Setting up the device via register programming:
The following list gives a sequence of items that must be executed in the time between powering the device up and reading data from the device:
A typical EVM I2C register control script follows to show how to set up the TLV320ADC3001 in record mode with fS = 44.1 kHz and MCLK = 11.2896 MHz.
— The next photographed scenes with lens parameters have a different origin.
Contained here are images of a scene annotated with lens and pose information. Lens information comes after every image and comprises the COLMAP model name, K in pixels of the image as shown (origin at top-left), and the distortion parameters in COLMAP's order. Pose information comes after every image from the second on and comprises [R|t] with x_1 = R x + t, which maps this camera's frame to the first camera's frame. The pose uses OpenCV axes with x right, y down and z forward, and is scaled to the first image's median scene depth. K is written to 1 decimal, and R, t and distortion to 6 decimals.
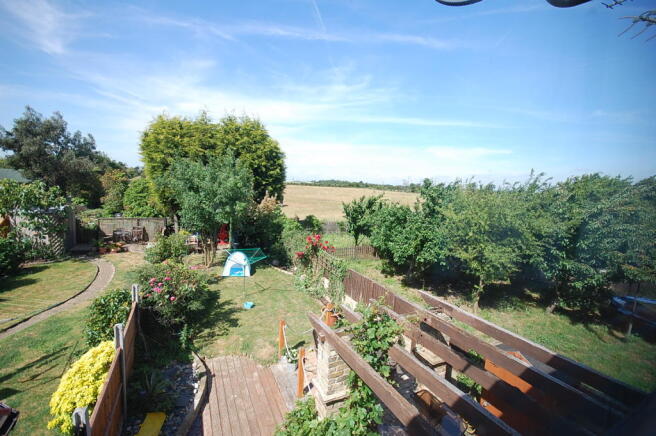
lens RADIAL K [[289.6, 0, 328.0], [0, 289.6, 218.0], [0, 0, 1]] dist [0.024062, -0.022044]
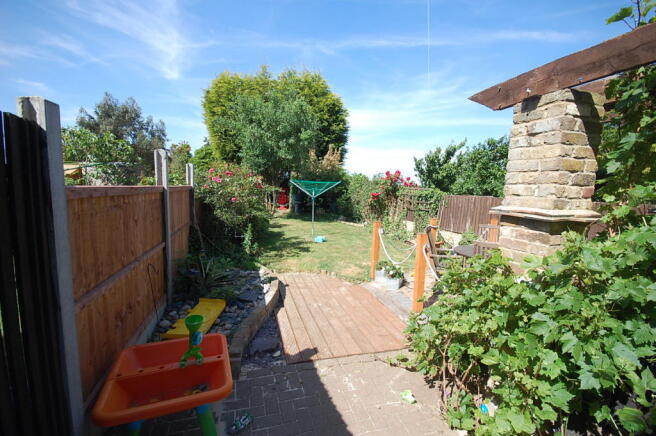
lens RADIAL K [[289.7, 0, 328.0], [0, 289.7, 218.0], [0, 0, 1]] dist [-0.002418, -0.000072]
pose [[0.985352, -0.008600, -0.170314, -0.084053], [0.005208, 0.999779, -0.020354, 0.194968], [0.170452, 0.019168, 0.985180, 0.151776]]
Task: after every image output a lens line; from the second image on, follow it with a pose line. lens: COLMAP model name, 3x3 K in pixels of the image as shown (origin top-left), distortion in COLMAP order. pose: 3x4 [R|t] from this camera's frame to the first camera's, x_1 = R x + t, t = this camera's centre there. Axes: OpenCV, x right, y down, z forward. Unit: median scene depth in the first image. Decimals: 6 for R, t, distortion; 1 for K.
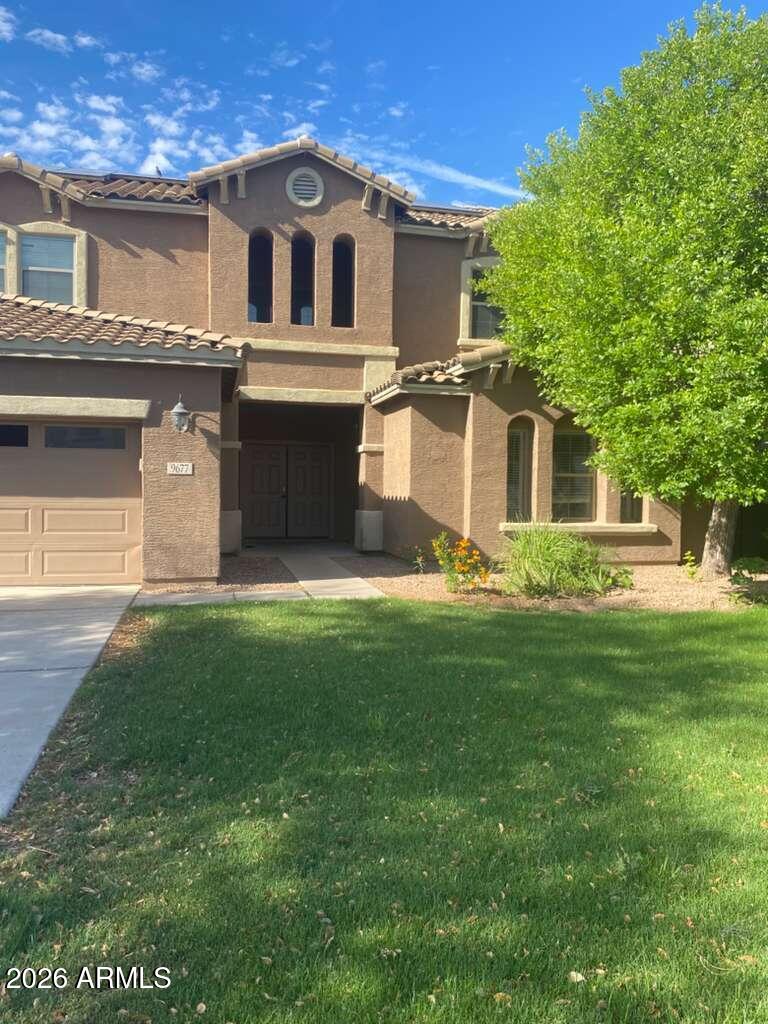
lens RADIAL K [[771.5, 0, 380.1], [0, 771.5, 506.6], [0, 0, 1]] dist [0.101231, -0.220660]
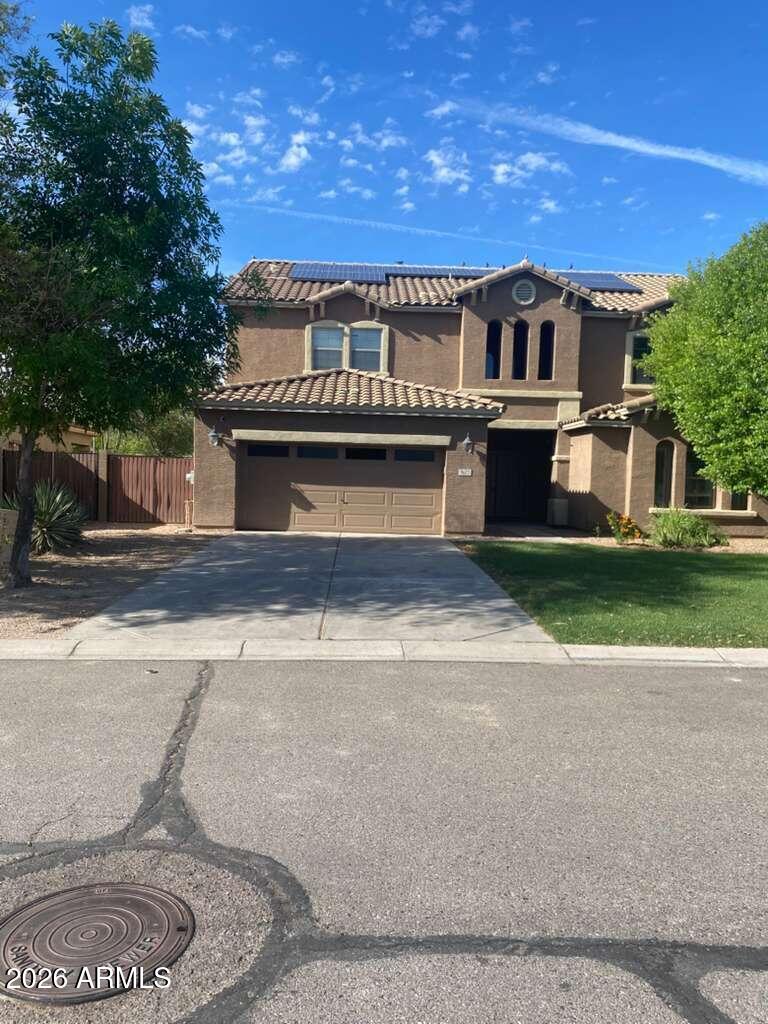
lens RADIAL K [[771.5, 0, 380.1], [0, 771.5, 506.6], [0, 0, 1]] dist [0.101231, -0.220660]
pose [[0.982572, 0.021077, -0.184681, -0.085869], [-0.019830, 0.999766, 0.008599, 0.014614], [0.184819, -0.004787, 0.982761, -0.620261]]
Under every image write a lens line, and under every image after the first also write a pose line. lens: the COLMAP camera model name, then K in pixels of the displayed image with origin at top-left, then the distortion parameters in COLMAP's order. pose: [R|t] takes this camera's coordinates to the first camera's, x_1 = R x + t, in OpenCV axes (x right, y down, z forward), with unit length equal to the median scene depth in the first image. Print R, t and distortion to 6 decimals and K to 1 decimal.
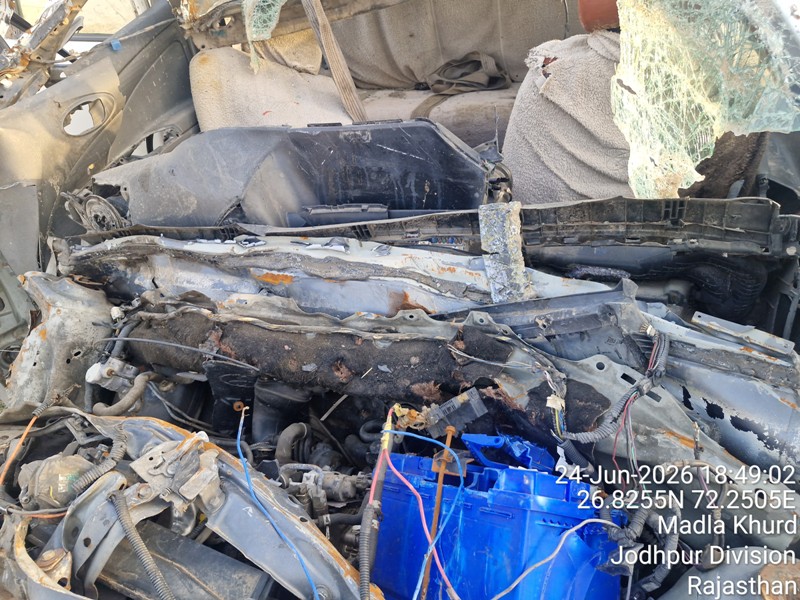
lens RADIAL K [[558.1, 0, 404.1], [0, 558.1, 284.2], [0, 0, 1]] dist [0.046956, -0.080722]
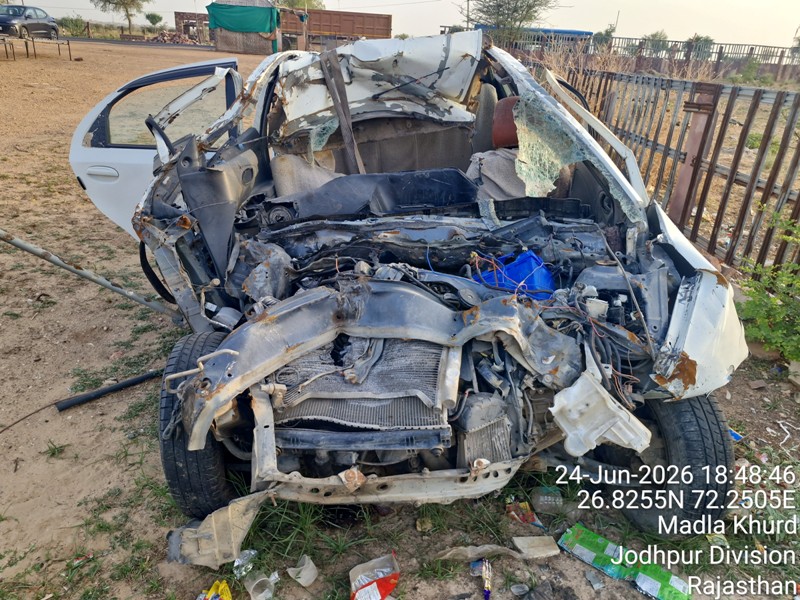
lens RADIAL K [[558.1, 0, 395.1], [0, 558.1, 305.0], [0, 0, 1]] dist [0.046956, -0.080722]
pose [[0.957719, -0.010134, 0.287526, -1.102023], [0.082119, 0.967434, -0.239433, 1.034932], [-0.275736, 0.252921, 0.927362, -1.290688]]
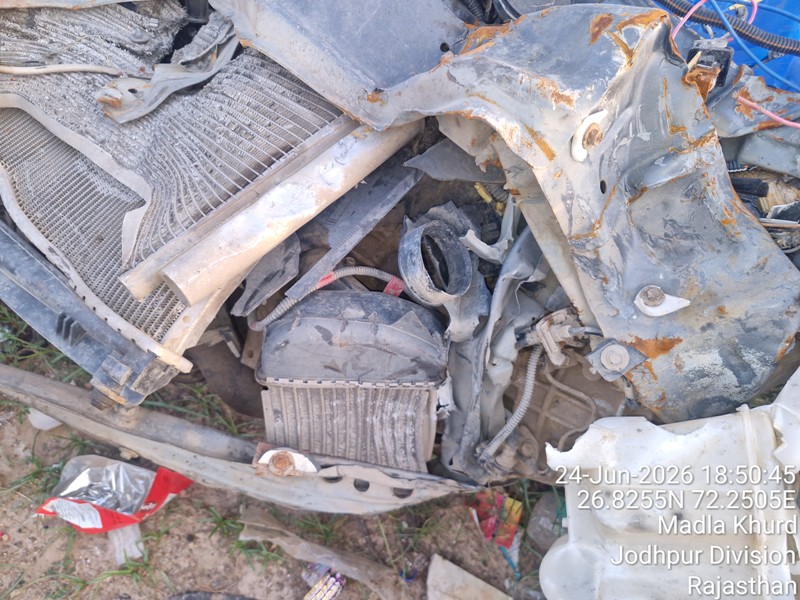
lens RADIAL K [[558.1, 0, 394.3], [0, 558.1, 298.7], [0, 0, 1]] dist [0.046956, -0.080722]
pose [[0.929650, 0.364015, -0.056948, -0.129959], [-0.344209, 0.913196, 0.218158, 0.726751], [0.131417, -0.183208, 0.974251, 0.002096]]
# Key: w 30 XX YY ==> write to I2C address 0x30, to register 0xXX, data 0xYY
# # ==> comment delimiter
#
# The following list gives an example sequence of items that must be executed in the time
# between powering the device up and reading data from the device. Note that there are
# other valid sequences depending on which features are used.
#
# ADC3101EVM Key Jumper Settings and Audio Connections:
# 1. Remove Jumpers W12 and W13
# 2. Insert Jumpers W4 and W5
# 3. Insert a 3.5mm stereo audio plug into J9 for
# single-ended input IN1L(P) - left channel and
# single-ended input IN1R(M) - right channel
################################################################
# 1. Define starting point:
# (a) Power up appicable external hardware power supplies
# (b) Set register page to 0
#
w 30 00 00
# (c) Initiate SW Reset
#
w 30 01 01
#
# 2. Program Clock Settings
# (a) Program PLL clock dividers P,J,D,R (if PLL is necessary)
#
# In EVM, the ADC3001 receives: MCLK = 11.2896 MHz,
# BCLK = 2.8224 MHz, WCLK = 44.1 kHz
#
# Sinve the sample rate is a multiple of the input MCLK then
# no PLL is needed thereby saving power. Use Default (Reset) Settings:
# ADC_CLKIN = MCLK, P=1, R=1, J=4, D=0000
w 30 04 00
w 30 05 11
w 30 06 04
w 30 07 00
w 30 08 00
#
# (b) Power up PLL (if PLL is necessary) - Not Used in this Example
w 30 05 11
# (c) Program and power up NADC
#
# NADC = 1, divider powered on
w 30 12 81
#
# (d) Program and power up MADC
#
# MADC = 2, divider powered on
w 30 13 82
#
# (e) Program OSR value
#
# AOSR = 128 (default)
w 30 14 80
#
# (f) Program I2S word length as required (16, 20, 24, 32 bits)
#
# mode is i2s, wordlength is 16, slave mode (default)
w 30 1B 00
#
# (g) Program the processing block to be used
#
# PRB_P1
w 30 3d 01
#
# 3. Program Analog Blocks
# (a) Set register Page to 1
#
w 30 00 01
#
# (b) Program MICBIAS if appicable
#
# Not used (default)
w 30 33 00
#
# (c) Program MicPGA
#
# Left Analog PGA Seeting = 0dB
w 30 3b 00
#
# Right Analog PGA Seeting = 0dB
w 30 3c 00
#
# (d) Routing of inputs/common mode to ADC input
# (e) Unmute analog PGAs and set analog gain
#
# Left ADC Input selection for Left PGA = IN1L(P) as Single-Ended
w 30 34 fc
#
# Right ADC Input selection for Right PGA = IN1R(M) as Single-Ended
w 30 37 fc
#
# 4. Program ADC
#
# (a) Set register Page to 0
#
w 30 00 00
#
# (b) Power up ADC channel
#
# Power-up Left ADC and Right ADC
w 30 51 c2
#
# (c) Unmute digital volume control and set gain = 0 dB
#
# UNMUTE
w 30 52 00
#
TLV320ADC3101 has a built-in bias voltage output for biasing of microphones. No intentional capacitors must be connected directly to the MICBIAS output for filtering.
The TLV320ADC3101 requires adequate power supply decoupling to ensure that the noise and total harmonic distortion (THD) are low. A good ceramic capacitor, typically 0.1 µF, placed as close as possible to the device AVDD, IOVDD and DVDD lead works best. Placing this decoupling capacitor close to the TLV320ADC3101 is important for the performance of the converter. For filtering lower-frequency noise signals, a 1 µF or greater capacitor placed near the device would also help.
Table 17 lists the application curves in the Typical Characteristics section.